The Need For Comprehensive Care In Your Benefits Strategy

woman making a presentation at work in a conference room

May is Health Awareness Month. As individuals, we should always take time to practice self-care and recognize signs of chronic stress. As employers, we have a responsibility to address the effects of stress and provide comprehensive care that truly supports all employees.

Mental Health and the Workplace

Stress in the workplace is not new. Research has long shown that workplace stressors have serious health impacts that go beyond the four walls of the office. Similarly, employees’ personal stresses also impact employers just as much.

One in 5 adults will experience mental illness, making it the leading cause of disability in the US. In fact, mental illness and substance abuse issues costs employers $79-$105 billion each year in reduced productivity, absenteeism, and increased health care costs. These impacts can be compounded for people living with chronic medical conditions – 60% of the US adult population. They have a higher risk of depression and illness-related anxiety and stress can trigger symptoms of depression.

As a fertility benefits provider, we know this is particularly true for those facing infertility. It’s a disease that now surpasses diabetes and breast cancer incidence rates as one in 8 couples is impacted.

No two fertility journeys are the same. They can be complex and are often stressful to navigate. Like many other diseases, the physical and financial strain causes enormous stress that employees can’t just leave at home. In fact, 55% of people believe that infertility is more stressful than unemployment and 61% of people believe that it is more stressful than divorce. A recent study reported that one of the top reasons insured patients discontinued IVF treatment was the psychological burden.

The Need for Comprehensive Care

Healthcare costs are projected to rise 5% for the sixth year in a row according to the National Business Group on Health. HR and benefits leaders are tasked with managing this increase in the workplace, but how do employers address stress and mental wellbeing?

Willis Towers Watson’s annual Best Practices in Health Care Employer Survey found that employers are increasingly focused on providing a valuable benefits package.
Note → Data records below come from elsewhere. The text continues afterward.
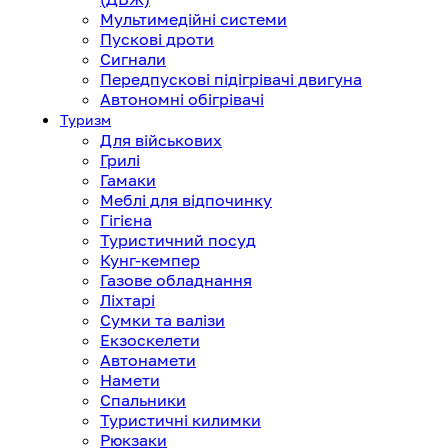
Мультимедійні системи
Пускові дроти
Сигнали
Передпускові підігрівачі двигуна
Автономні обігрівачі
Туризм
Для військових
Грилі
Гамаки
Меблі для відпочинку
Гігієна
Туристичний посуд
Кунг-кемпер
Газове обладнання
Ліхтарі
Сумки та валізи
Екзоскелети
Автонамети
Намети
Спальники
Туристичні килимки
Рюкзаки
In a competitive job market, one of the ways to control costs is to improve employees’ total wellbeing. These include benefits that support overall health like:

  • Flexible working arrangements
  • Parental leave
  • Diversity and inclusion initiatives
  • Better health plan choices

These benefits align with a company culture that helps employees feel supported beyond traditional benefits.

A Supportive Solution

Progyny created a fertility and family building benefit program that does more than just provide access to the best clinical care. It acknowledges the need for support. Employees who have this support experience significantly less stress than individuals without.

With dedicated clinical and emotional assistance, patients are more educated about their options. They can pursue the most effective treatments that result in better clinical outcomes and a more efficient spend of employer dollars. The opportunity for both savings and employee retention is significant.

The workforce is changing, with a focus on employee wellness. Why aren’t more companies providing their employees with a benefit that includes a supported member experience?